Of course you are insecure. You have seen that attraction leads to involvement which, regardless of the problems in the relationship, leads to commitment and intense pain upon extrication. Or, as Albert Einstein might have put it, if he had written an advice to the lovelorn column:

2 Attraction X (%Time - [Incompatibility/Lust ]) = ? of Rebound Trajectory

This is fine. The key word in your question is "recently", as in "I recently started dating..." Listen. You do not want to get instantly committed to someone you don't know well, especially in your current state of mourning. It sounds as if this person is pressuring you. Tell him to stop. But don't be rejecting about it. You might want to adopt a Robert Mitchum Film Noir style, along the lines of, "Baby, I'm trying to hold back, 'cause when I fall, I fall hard, but it ain't easy, doll, cause you make my nosehairs quiver."

You must take care of yourself. Consider this a note from your doctor to that effect.



Question 2 of 2

Dear Dr. Lovelady,

Can my boyfriend and I keep up with a relationship based on 5 minute phone calls, letters and seeing each other maybe once a year?

Signed,
Long-Distance



Dear Long:

Please forgive me, but I cannot understand how a question like this can come from someone with Web access. Unless you are stuck in a jungle somewhere and have enlisted someone to trek through hundreds of miles of rain forest to find the nearest village with an internet cafe and submit this question for you, you surely must understand that there are ways of bypassing primitive telephone service, let alone the U.S. MAIL, so that you and your paramour can communicate for hours on a single quarter.

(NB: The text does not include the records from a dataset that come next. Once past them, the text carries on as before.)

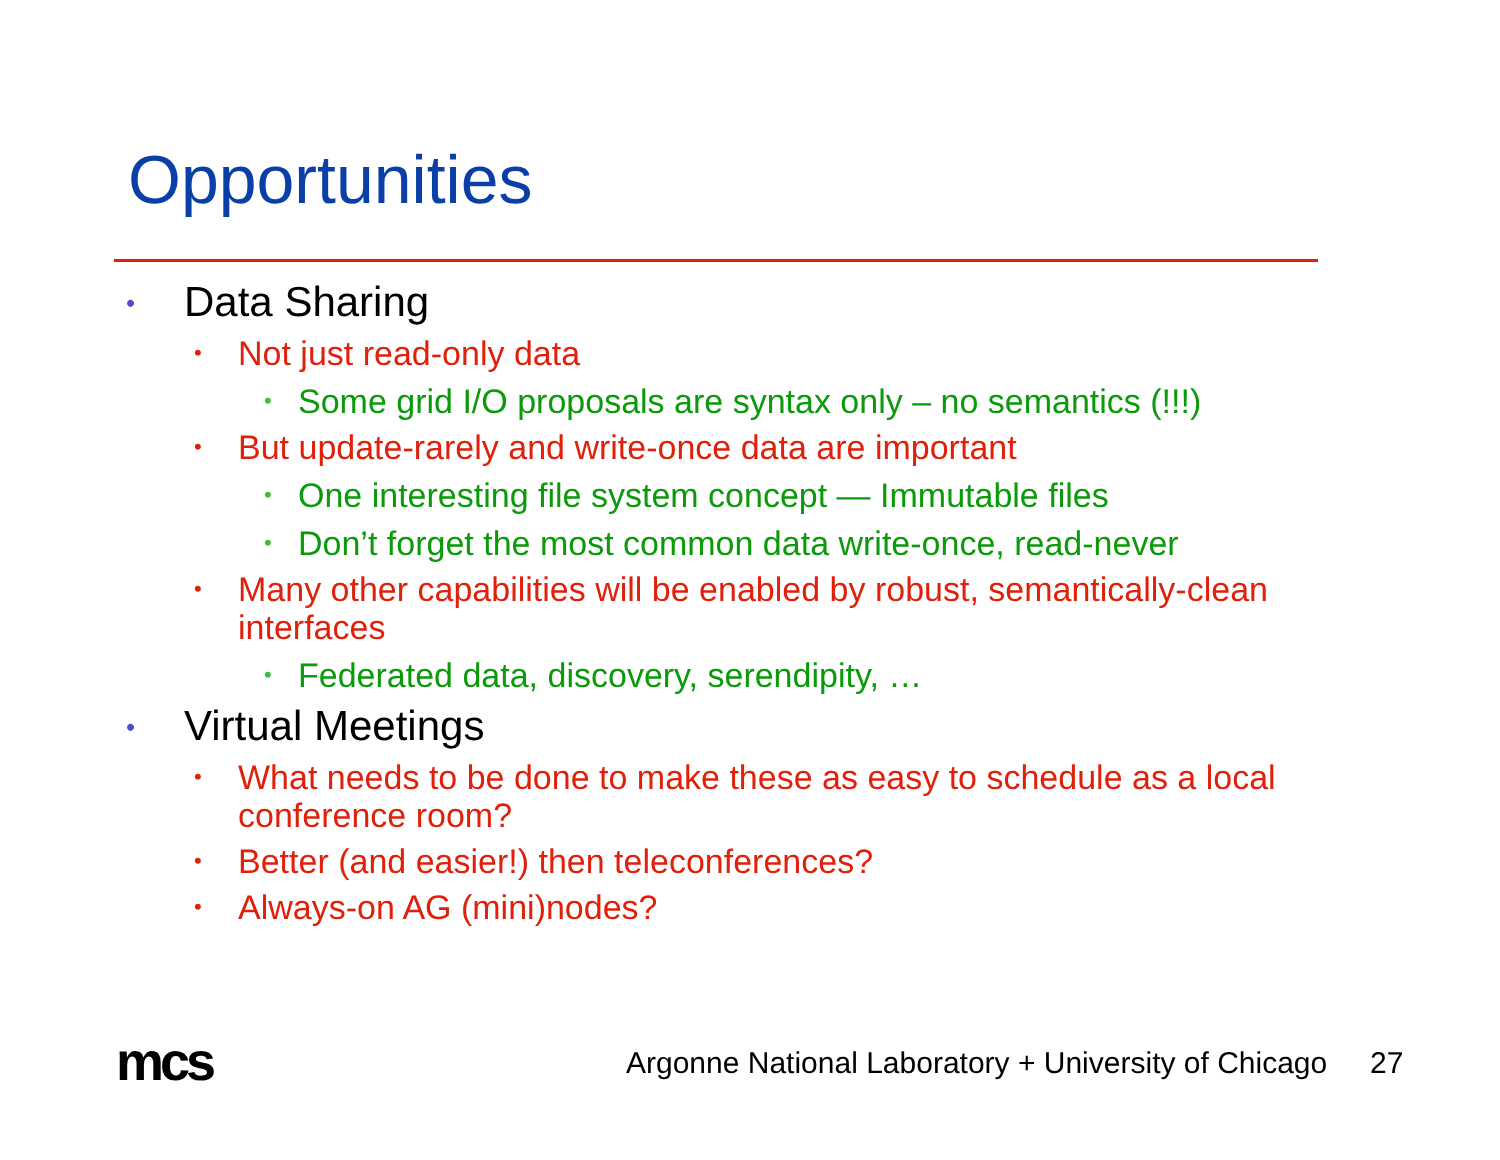Opportunities
• Data Sharing
• Not just read-only data
• Some grid I/O proposals are syntax only – no semantics (!!!)
• But update-rarely and write-once data are important
• One interesting file system concept — Immutable files
• Don’t forget the most common data write-once, read-never
• Many other capabilities will be enabled by robust, semantically-clean interfaces
• Federated data, discovery, serendipity, …
• Virtual Meetings
• What needs to be done to make these as easy to schedule as a local conference room?
• Better (and easier!) then teleconferences?
• Always-on AG (mini)nodes?
mcs
Argonne National Laboratory + University of Chicago
27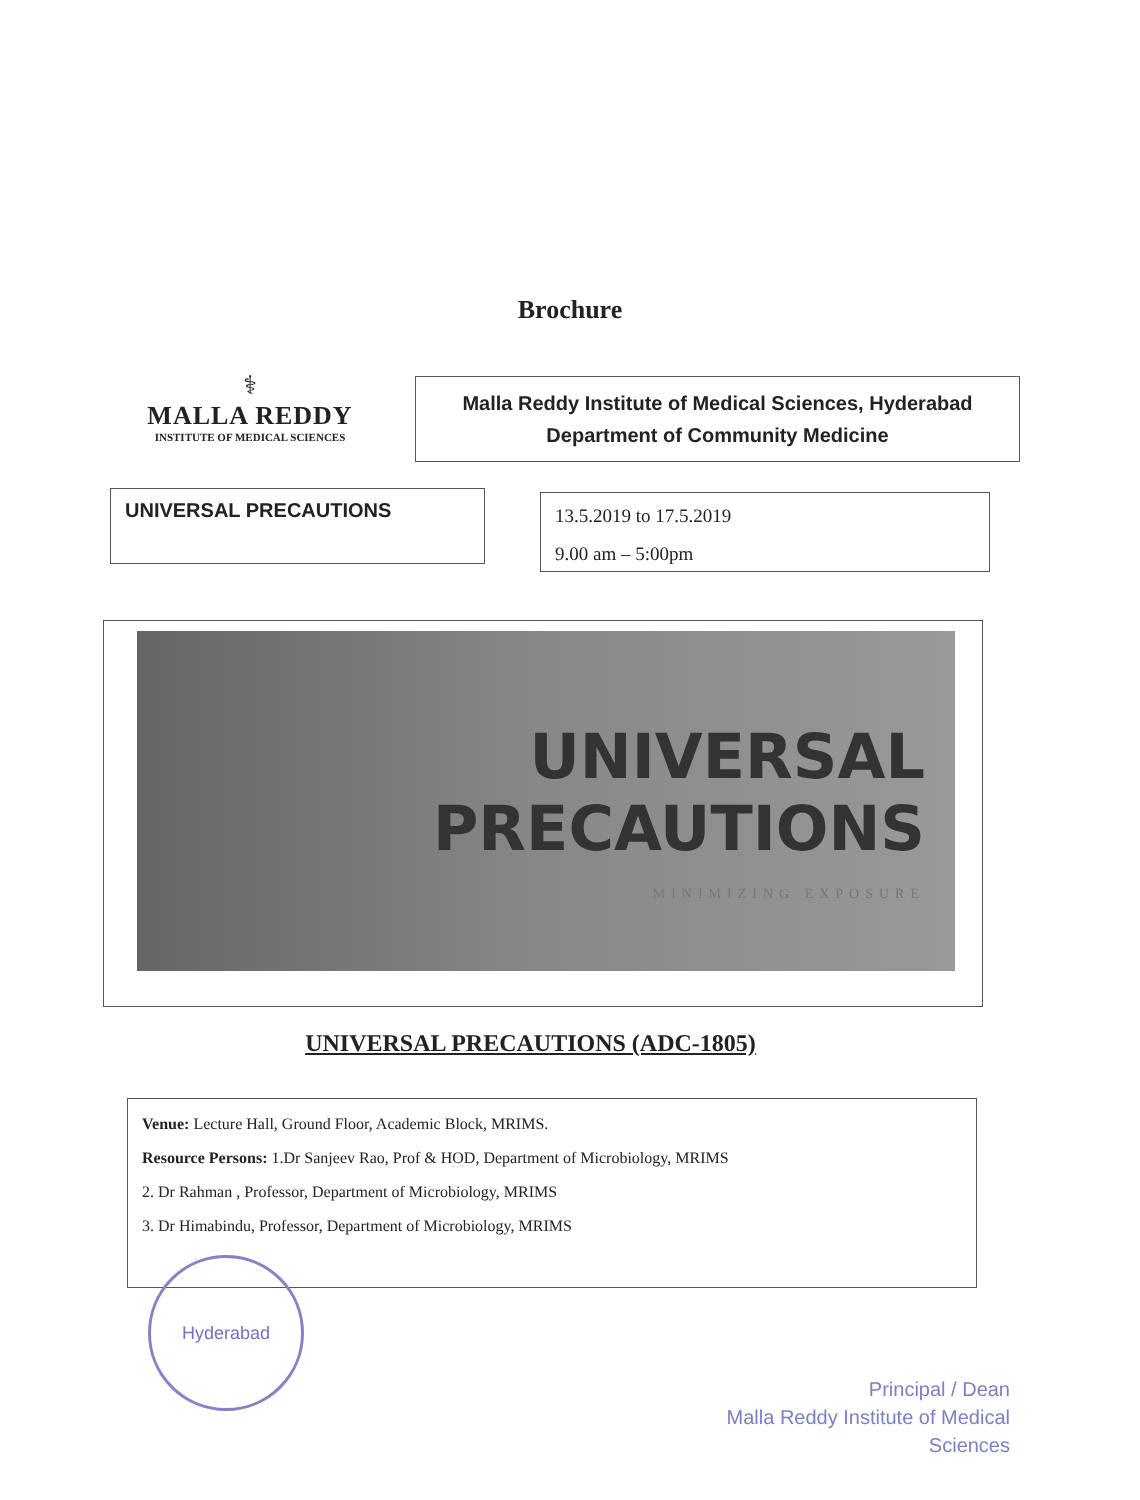Brochure
⚕
MALLA REDDY
INSTITUTE OF MEDICAL SCIENCES
Malla Reddy Institute of Medical Sciences, Hyderabad
Department of Community Medicine
UNIVERSAL PRECAUTIONS
13.5.2019 to 17.5.2019
9.00 am – 5:00pm
UNIVERSAL
PRECAUTIONS
MINIMIZING EXPOSURE
UNIVERSAL PRECAUTIONS (ADC-1805)
Venue: Lecture Hall, Ground Floor, Academic Block, MRIMS.
Resource Persons: 1.Dr Sanjeev Rao, Prof & HOD, Department of Microbiology, MRIMS
2. Dr Rahman , Professor, Department of Microbiology, MRIMS
3. Dr Himabindu, Professor, Department of Microbiology, MRIMS
Hyderabad
Principal / Dean
Malla Reddy Institute of Medical Sciences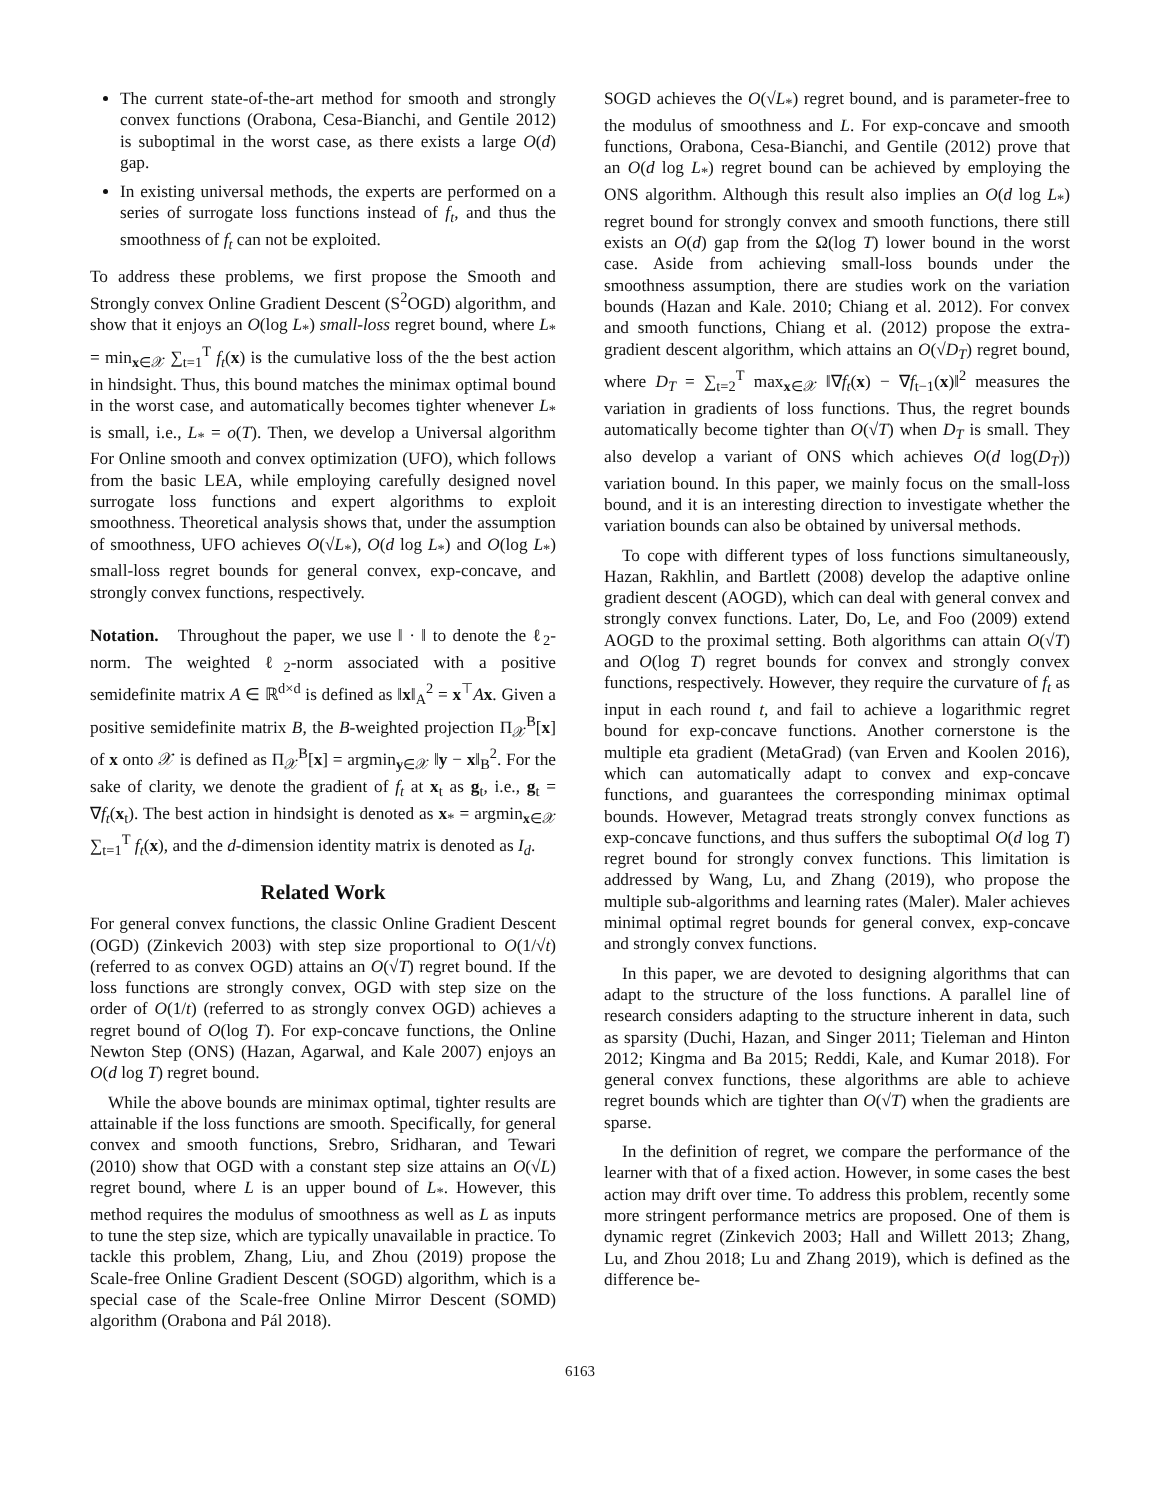The current state-of-the-art method for smooth and strongly convex functions (Orabona, Cesa-Bianchi, and Gentile 2012) is suboptimal in the worst case, as there exists a large O(d) gap.
In existing universal methods, the experts are performed on a series of surrogate loss functions instead of f<sub>t</sub>, and thus the smoothness of f<sub>t</sub> can not be exploited.
To address these problems, we first propose the Smooth and Strongly convex Online Gradient Descent (S<sup>2</sup>OGD) algorithm, and show that it enjoys an O(log L<sub>*</sub>) small-loss regret bound, where L<sub>*</sub> = min<sub>x∈𝒳</sub> ∑<sub>t=1</sub><sup>T</sup> f<sub>t</sub>(x) is the cumulative loss of the the best action in hindsight. Thus, this bound matches the minimax optimal bound in the worst case, and automatically becomes tighter whenever L<sub>*</sub> is small, i.e., L<sub>*</sub> = o(T). Then, we develop a Universal algorithm For Online smooth and convex optimization (UFO), which follows from the basic LEA, while employing carefully designed novel surrogate loss functions and expert algorithms to exploit smoothness. Theoretical analysis shows that, under the assumption of smoothness, UFO achieves O(√L<sub>*</sub>), O(d log L<sub>*</sub>) and O(log L<sub>*</sub>) small-loss regret bounds for general convex, exp-concave, and strongly convex functions, respectively.
Notation. Throughout the paper, we use ‖ · ‖ to denote the ℓ<sub>2</sub>-norm. The weighted ℓ<sub>2</sub>-norm associated with a positive semidefinite matrix A ∈ ℝ<sup>d×d</sup> is defined as ‖x‖<sub>A</sub><sup>2</sup> = x<sup>⊤</sup>Ax. Given a positive semidefinite matrix B, the B-weighted projection Π<sub>𝒳</sub><sup>B</sup>[x] of x onto 𝒳 is defined as Π<sub>𝒳</sub><sup>B</sup>[x] = argmin<sub>y∈𝒳</sub> ‖y − x‖<sub>B</sub><sup>2</sup>. For the sake of clarity, we denote the gradient of f<sub>t</sub> at x<sub>t</sub> as g<sub>t</sub>, i.e., g<sub>t</sub> = ∇f<sub>t</sub>(x<sub>t</sub>). The best action in hindsight is denoted as x<sub>*</sub> = argmin<sub>x∈𝒳</sub> ∑<sub>t=1</sub><sup>T</sup> f<sub>t</sub>(x), and the d-dimension identity matrix is denoted as I<sub>d</sub>.
Related Work
For general convex functions, the classic Online Gradient Descent (OGD) (Zinkevich 2003) with step size proportional to O(1/√t) (referred to as convex OGD) attains an O(√T) regret bound. If the loss functions are strongly convex, OGD with step size on the order of O(1/t) (referred to as strongly convex OGD) achieves a regret bound of O(log T). For exp-concave functions, the Online Newton Step (ONS) (Hazan, Agarwal, and Kale 2007) enjoys an O(d log T) regret bound.
While the above bounds are minimax optimal, tighter results are attainable if the loss functions are smooth. Specifically, for general convex and smooth functions, Srebro, Sridharan, and Tewari (2010) show that OGD with a constant step size attains an O(√L) regret bound, where L is an upper bound of L<sub>*</sub>. However, this method requires the modulus of smoothness as well as L as inputs to tune the step size, which are typically unavailable in practice. To tackle this problem, Zhang, Liu, and Zhou (2019) propose the Scale-free Online Gradient Descent (SOGD) algorithm, which is a special case of the Scale-free Online Mirror Descent (SOMD) algorithm (Orabona and Pál 2018).
SOGD achieves the O(√L<sub>*</sub>) regret bound, and is parameter-free to the modulus of smoothness and L. For exp-concave and smooth functions, Orabona, Cesa-Bianchi, and Gentile (2012) prove that an O(d log L<sub>*</sub>) regret bound can be achieved by employing the ONS algorithm. Although this result also implies an O(d log L<sub>*</sub>) regret bound for strongly convex and smooth functions, there still exists an O(d) gap from the Ω(log T) lower bound in the worst case. Aside from achieving small-loss bounds under the smoothness assumption, there are studies work on the variation bounds (Hazan and Kale. 2010; Chiang et al. 2012). For convex and smooth functions, Chiang et al. (2012) propose the extra-gradient descent algorithm, which attains an O(√D<sub>T</sub>) regret bound, where D<sub>T</sub> = ∑<sub>t=2</sub><sup>T</sup> max<sub>x∈𝒳</sub> ‖∇f<sub>t</sub>(x) − ∇f<sub>t−1</sub>(x)‖<sup>2</sup> measures the variation in gradients of loss functions. Thus, the regret bounds automatically become tighter than O(√T) when D<sub>T</sub> is small. They also develop a variant of ONS which achieves O(d log(D<sub>T</sub>)) variation bound. In this paper, we mainly focus on the small-loss bound, and it is an interesting direction to investigate whether the variation bounds can also be obtained by universal methods.
To cope with different types of loss functions simultaneously, Hazan, Rakhlin, and Bartlett (2008) develop the adaptive online gradient descent (AOGD), which can deal with general convex and strongly convex functions. Later, Do, Le, and Foo (2009) extend AOGD to the proximal setting. Both algorithms can attain O(√T) and O(log T) regret bounds for convex and strongly convex functions, respectively. However, they require the curvature of f<sub>t</sub> as input in each round t, and fail to achieve a logarithmic regret bound for exp-concave functions. Another cornerstone is the multiple eta gradient (MetaGrad) (van Erven and Koolen 2016), which can automatically adapt to convex and exp-concave functions, and guarantees the corresponding minimax optimal bounds. However, Metagrad treats strongly convex functions as exp-concave functions, and thus suffers the suboptimal O(d log T) regret bound for strongly convex functions. This limitation is addressed by Wang, Lu, and Zhang (2019), who propose the multiple sub-algorithms and learning rates (Maler). Maler achieves minimal optimal regret bounds for general convex, exp-concave and strongly convex functions.
In this paper, we are devoted to designing algorithms that can adapt to the structure of the loss functions. A parallel line of research considers adapting to the structure inherent in data, such as sparsity (Duchi, Hazan, and Singer 2011; Tieleman and Hinton 2012; Kingma and Ba 2015; Reddi, Kale, and Kumar 2018). For general convex functions, these algorithms are able to achieve regret bounds which are tighter than O(√T) when the gradients are sparse.
In the definition of regret, we compare the performance of the learner with that of a fixed action. However, in some cases the best action may drift over time. To address this problem, recently some more stringent performance metrics are proposed. One of them is dynamic regret (Zinkevich 2003; Hall and Willett 2013; Zhang, Lu, and Zhou 2018; Lu and Zhang 2019), which is defined as the difference be-
6163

Have you never heard of n-talk or chat?

You must catch up with the times. Face-to-face relationships are almost a thing of the past. All across our planet, highly trained scientists are working in clean, bright, modern laboratories, 24 hours a day, to develop and refine simulated neural pathways made of the most durable and highly conductive inorganic substances ever manufactured. When implanted in our brains and connected to banks of high-speed computers, these networks will make actual interpersonal contact irrelevant. All sensory stimuli will be programmed into the system. All emotional and physical interchanges will be created by central circuits. No longer will we have to endure the smells and messes of our base animal functions, or the uncertainty and humiliation that is inevitable when human encounters human. As the technology becomes more and more sophisticated, humans will finally fulfill their evolutionary destiny: to become huge brains in bell jars, perfectly efficient vehicles for intercerebral communication.

You and others like you, bravely attempting to maintain love affairs while thousands of miles apart, are to be considered pioneers in the new technology of interpersonal relations. You are soldiers of the heart, the Lewis and Clarks of Love. We of mere blood and bone salute you!